(Data excerpts begins)

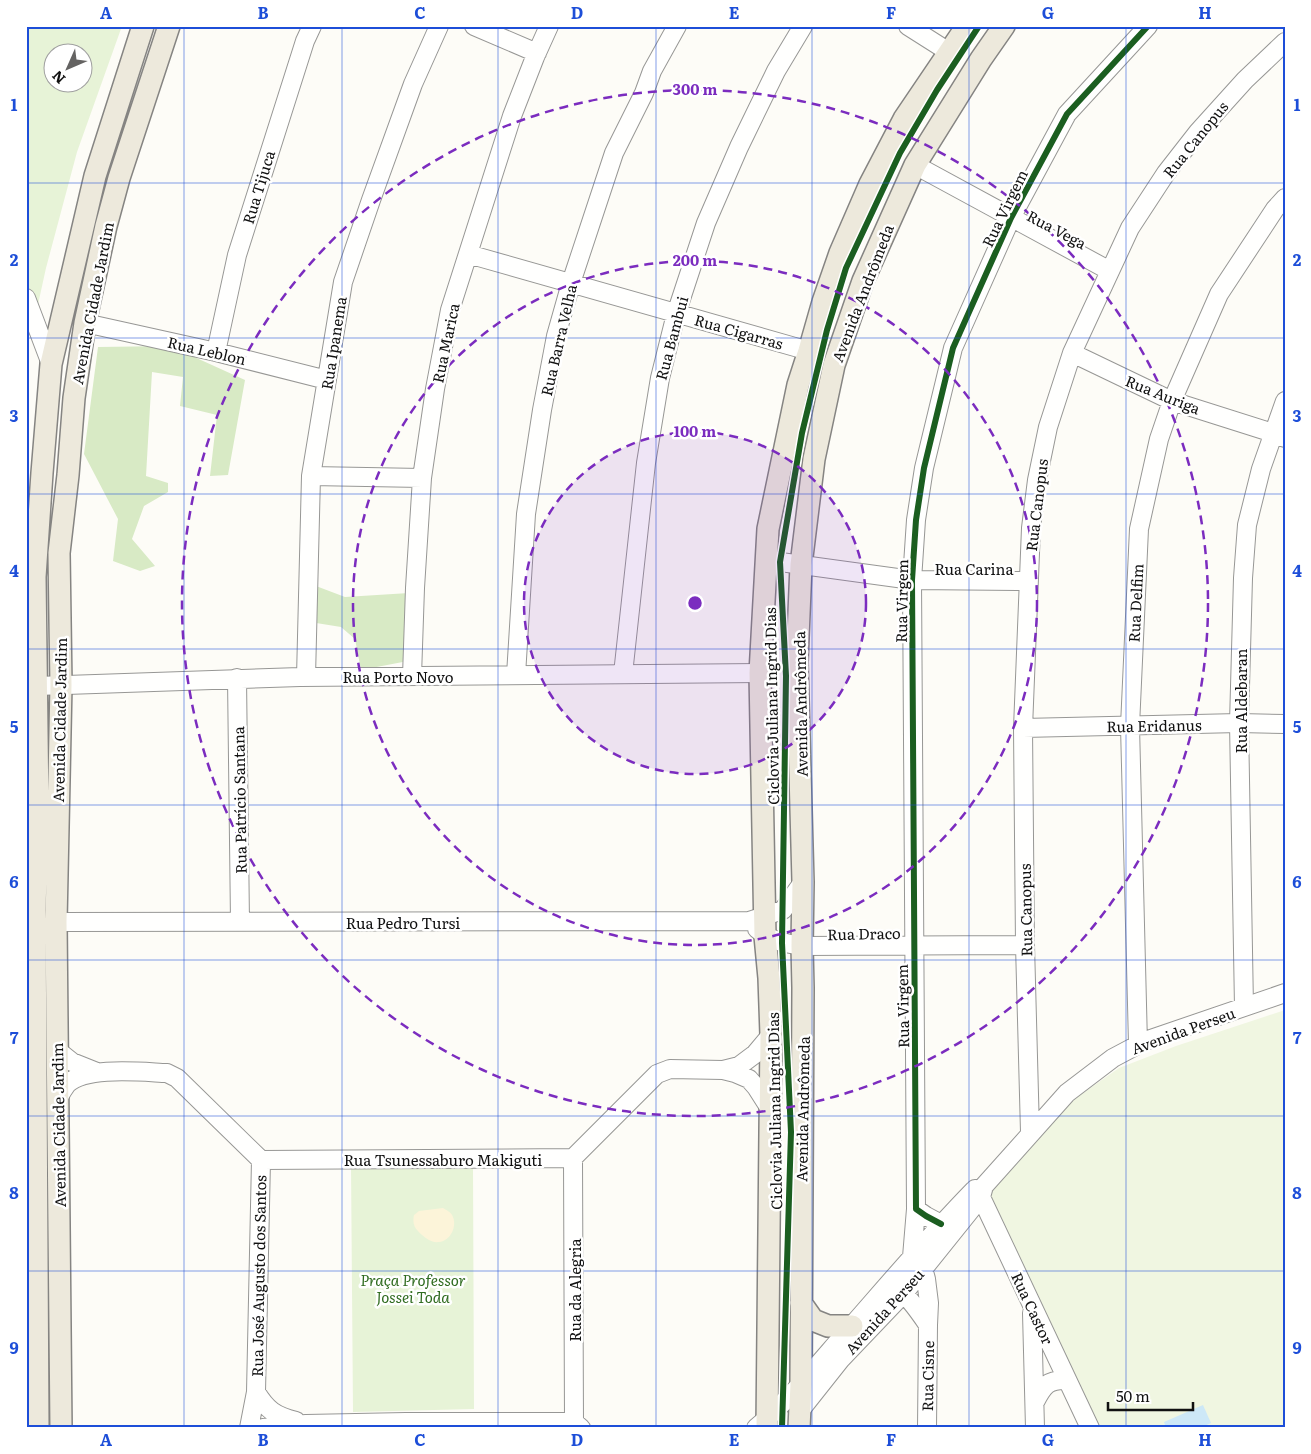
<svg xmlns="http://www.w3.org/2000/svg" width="1311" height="1454" font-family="Literata,serif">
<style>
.green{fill:#e7f3d7;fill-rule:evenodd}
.forest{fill:#d8eac5}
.sand{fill:#fcf4d9}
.pitch{fill:#f0f6e1}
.water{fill:#cde8f7}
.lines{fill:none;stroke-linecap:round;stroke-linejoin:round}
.minor-casing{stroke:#979795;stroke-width:20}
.major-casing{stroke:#858482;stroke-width:24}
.minor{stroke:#fffffe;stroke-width:18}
.major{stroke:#ede9dc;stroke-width:21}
.cycleway-casing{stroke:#fff;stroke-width:9}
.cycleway{stroke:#1b5e20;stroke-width:6}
.grid{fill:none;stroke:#1d4ed8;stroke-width:1;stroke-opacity:0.55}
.ring{fill:none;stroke:#7b2cbf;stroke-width:2.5;stroke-dasharray:9 6}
.labels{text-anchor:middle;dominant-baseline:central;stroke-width:5;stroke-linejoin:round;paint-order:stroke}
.street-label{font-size:15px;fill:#111;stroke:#fff}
.park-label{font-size:15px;font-style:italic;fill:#2f6b1f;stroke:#fff}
.centre{fill:#7b2cbf;stroke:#fff;stroke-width:2.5}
.ring-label{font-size:15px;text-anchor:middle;font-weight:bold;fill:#7b2cbf;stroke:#fff;stroke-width:5;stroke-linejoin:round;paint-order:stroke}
.neatline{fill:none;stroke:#1d4ed8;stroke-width:2}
.grid-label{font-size:16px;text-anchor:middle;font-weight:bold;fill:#1d4ed8}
</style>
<rect width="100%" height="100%" fill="#fdfcf7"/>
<!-- green -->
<path class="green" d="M26,26H122L77,152L46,268L37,309L26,284ZM52,52H82V82H52Z
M351,1166H473L474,1409L353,1412Z"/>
<!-- forest -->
<path class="forest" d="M170,346L245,380L228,475L210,476L217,415L180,406L183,377L152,372L146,476L168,483V492L144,506L132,539L155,566L140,571L113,561L118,519L84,454L98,347Z
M316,586L345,597L409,593L408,661L361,670L355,639L341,627L310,622Z"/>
<!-- sand -->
<path class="sand" d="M443,1208C446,1210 451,1212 452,1215C458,1225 451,1241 439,1242C432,1243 427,1239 422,1235C415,1229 412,1224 414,1215L419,1211Z"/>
<!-- pitch -->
<path class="pitch" d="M1285,1010V1428H1097L987,1188L1073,1100L1119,1068L1176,1046Z"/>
<!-- water -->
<path class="water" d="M1203,1405L1211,1423L1200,1428H1166L1164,1422Z"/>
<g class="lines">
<!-- minor casing -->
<g class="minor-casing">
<path id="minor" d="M474,26L537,53
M908,26L949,52
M915,165L1110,271
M468,254L809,351
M26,298L51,364
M85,323L216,352L327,380
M216,352L237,255L305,41L312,26
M1072,353L1172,401L1273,433L1285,438
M311,476L422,478
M766,560L912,580L1028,581
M623,674L646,463L660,378L676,314L706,223L739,147L776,71L803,26
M516,675L526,514L542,410L556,336L571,283L614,153L644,93L652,71L677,26
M412,676L415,588L422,478L435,389L450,310L512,116L535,57L549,26
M306,677L311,476L343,282L371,200L413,84L439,26
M237,678L240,922
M37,686L300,677L760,673
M1023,728L1239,723L1285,724
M56,922L749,921L783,910L803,882
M757,929C770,941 785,943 802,946L1025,945
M1244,1007L1239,723L1243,578L1247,525L1261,469L1285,401
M1138,1044L1130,726L1139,529L1159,439L1172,401L1219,294L1275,209L1285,198
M57,1050L72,1062L97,1072
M723,1070L739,1066L755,1054L771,1035
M59,1097C61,1093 64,1088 67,1084C86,1066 141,1072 167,1073L177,1078L261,1160L573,1158L657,1074L670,1069L723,1070L735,1073L749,1079L756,1087L770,1109
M1030,1132L1025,945L1023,728L1031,528L1037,480L1048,427L1072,353L1130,228L1166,173L1198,132L1245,80L1285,42
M573,1158L574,1422
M975,1189L981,1197L1090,1428
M916,1209L912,1257L923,1268L926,1279L929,1303L928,1325L927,1428
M941,1224L926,1216L916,1209L912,580L916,520L924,468L953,348L1011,218L1067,114L1148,26
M895,1285C908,1296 918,1310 928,1325
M1032,1313L1035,1428
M256,1392C267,1410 275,1416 296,1421
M1035,1402C1043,1386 1048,1379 1067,1380
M799,1412L841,1359L904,1293L981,1197L984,1186L1067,1093L1113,1058L1145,1041L1285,993
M249,1428L256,1392L261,1160
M263,1428L306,1424L406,1422H574L581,1428
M756,1428C788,1401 815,1368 842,1337C886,1287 928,1237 974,1190"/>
</g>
<!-- major casing -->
<g class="major-casing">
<path id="major" d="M801,1303L813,1320L828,1326H852
M38,1428L35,910L38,810L35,577L42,473L51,364L95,176L143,26
M61,1428L56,922L61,685L59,553L68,475L74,398L85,323L106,226L119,178L169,26
M767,1428L771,1035L769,978L765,936L760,673L768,529L798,385L809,351L823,302L840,253L870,184L904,119L967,26
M799,1428L801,1384L803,988L802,946L803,882L797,662L801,565L814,459L834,365L863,281L915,165L981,59L1004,26"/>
</g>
<!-- minor -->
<use href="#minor" class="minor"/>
<!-- major -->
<use href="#major" class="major"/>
<!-- cycleway casing -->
<g class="cycleway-casing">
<path id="cycleway" d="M941,1224L926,1216L916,1209L912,580L916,520L924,468L953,348L1011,218L1067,114L1148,26
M782,1428L791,1132L782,943L786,676L780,562L802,433L827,330L846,268L900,153L937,90L979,26"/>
</g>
<!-- cycleway -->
<use href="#cycleway" class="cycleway"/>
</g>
<!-- grid -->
<path class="grid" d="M184,26V1428M342,26V1428M498,26V1428M656,26V1428M812,26V1428M969,26V1428M1126,26V1428M26,183H1285M26,338H1285M26,494H1285M26,649H1285M26,805H1285M26,960H1285M26,1116H1285M26,1271H1285"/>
<!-- distance rings -->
<circle cx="695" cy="603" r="171" fill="#7b2cbf" fill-opacity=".12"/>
<g class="ring">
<circle cx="695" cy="603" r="171"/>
<circle cx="695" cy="603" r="342"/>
<circle cx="695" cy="603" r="513"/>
</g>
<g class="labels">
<!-- street labels -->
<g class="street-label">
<text transform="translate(1195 139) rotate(-51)">Rua Canopus</text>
<text transform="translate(258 187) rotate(-73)">Rua Tijuca</text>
<text transform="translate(1004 208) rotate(-64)">Rua Virgem</text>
<text transform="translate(1057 229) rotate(28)">Rua Vega</text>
<text transform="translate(862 293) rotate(-69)">Avenida Andrômeda</text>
<text transform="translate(92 303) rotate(-79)">Avenida Cidade Jardim</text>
<text transform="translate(739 331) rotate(16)">Rua Cigarras</text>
<text transform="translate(671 338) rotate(-75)">Rua Bambui</text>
<text transform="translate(558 340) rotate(-77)">Rua Barra Velha</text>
<text transform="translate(333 343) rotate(-81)">Rua Ipanema</text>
<text transform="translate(445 343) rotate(-78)">Rua Marica</text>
<text transform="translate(207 350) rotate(13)">Rua Leblon</text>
<text transform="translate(1163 394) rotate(22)">Rua Auriga</text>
<text transform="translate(1036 505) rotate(-83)">Rua Canopus</text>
<text x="974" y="568">Rua Carina</text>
<text transform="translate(901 601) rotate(-89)">Rua Virgem</text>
<text transform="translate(1135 603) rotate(-87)">Rua Delfim</text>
<text x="398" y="676">Rua Porto Novo</text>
<text transform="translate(1240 701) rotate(-90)">Rua Aldebaran</text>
<text transform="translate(800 704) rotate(-91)">Avenida Andrômeda</text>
<text transform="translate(771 706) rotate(-91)">Ciclovia Juliana Ingrid Dias</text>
<text transform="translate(59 720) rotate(-89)">Avenida Cidade Jardim</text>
<text transform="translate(1154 725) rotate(-1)">Rua Eridanus</text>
<text transform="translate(239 800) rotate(-91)">Rua Patrício Santana</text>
<text transform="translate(1025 910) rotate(-91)">Rua Canopus</text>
<text x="403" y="922">Rua Pedro Tursi</text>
<text transform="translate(864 933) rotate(-1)">Rua Draco</text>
<text transform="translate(902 1006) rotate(-91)">Rua Virgem</text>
<text transform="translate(1183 1030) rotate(-20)">Avenida Perseu</text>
<text transform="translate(802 1109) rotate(-89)">Avenida Andrômeda</text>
<text transform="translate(774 1111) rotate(-91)">Ciclovia Juliana Ingrid Dias</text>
<text transform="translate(58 1125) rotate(-91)">Avenida Cidade Jardim</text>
<text x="443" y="1159">Rua Tsunessaburo Makiguti</text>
<text transform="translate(258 1276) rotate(-89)">Rua José Augusto dos Santos</text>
<text transform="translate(574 1290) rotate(-90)">Rua da Alegria</text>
<text transform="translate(1033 1308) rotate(65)">Rua Castor</text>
<text transform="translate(884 1311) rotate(-48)">Avenida Perseu</text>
<text transform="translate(927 1376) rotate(-89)">Rua Cisne</text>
</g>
<!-- park labels -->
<g class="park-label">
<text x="413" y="1279">Praça Professor<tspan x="413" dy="17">Jossei Toda</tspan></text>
</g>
</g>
<circle cx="695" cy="603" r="8" class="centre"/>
<g class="ring-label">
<text x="695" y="95">300 m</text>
<text x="695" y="266">200 m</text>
<text x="695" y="437">100 m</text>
</g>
<!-- border -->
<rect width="1311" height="1454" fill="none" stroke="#ffffff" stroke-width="55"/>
<!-- north arrow -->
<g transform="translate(68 68) rotate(225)"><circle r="24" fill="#ffffff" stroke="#a0a0a0"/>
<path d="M0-4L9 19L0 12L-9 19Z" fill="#646362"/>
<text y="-8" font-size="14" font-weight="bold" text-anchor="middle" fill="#111111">N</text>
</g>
<!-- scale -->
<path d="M1108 1402v8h85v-8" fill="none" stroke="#111111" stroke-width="2.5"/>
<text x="1116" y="1402" font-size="15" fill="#111111" stroke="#ffffff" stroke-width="4" paint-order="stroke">50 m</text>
<rect x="28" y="28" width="1256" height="1398" class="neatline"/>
<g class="grid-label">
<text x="106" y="19">A</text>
<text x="263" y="19">B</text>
<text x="420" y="19">C</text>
<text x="577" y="19">D</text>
<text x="734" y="19">E</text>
<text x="891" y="19">F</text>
<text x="1048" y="19">G</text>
<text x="1205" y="19">H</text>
<text x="14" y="111">1</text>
<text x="1297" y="111">1</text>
<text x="14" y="266">2</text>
<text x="1297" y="266">2</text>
<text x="14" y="422">3</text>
<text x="1297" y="422">3</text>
<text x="14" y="577">4</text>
<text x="1297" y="577">4</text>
<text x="14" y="733">5</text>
<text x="1297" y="733">5</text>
<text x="14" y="888">6</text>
<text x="1297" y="888">6</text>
<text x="14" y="1044">7</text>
<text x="1297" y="1044">7</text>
<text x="14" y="1199">8</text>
<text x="1297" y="1199">8</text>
<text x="14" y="1354">9</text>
<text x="1297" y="1354">9</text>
<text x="106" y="1446">A</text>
<text x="263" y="1446">B</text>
<text x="420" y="1446">C</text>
<text x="577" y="1446">D</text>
<text x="734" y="1446">E</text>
<text x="891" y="1446">F</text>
<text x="1048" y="1446">G</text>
<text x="1205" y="1446">H</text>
</g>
</svg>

(Data excerpts ends)

* _Action item_: Using the records above, find and show each line with the string "lines".

* _Exercise solution_:
.lines{fill:none;stroke-linecap:round;stroke-linejoin:round}
<g class="lines">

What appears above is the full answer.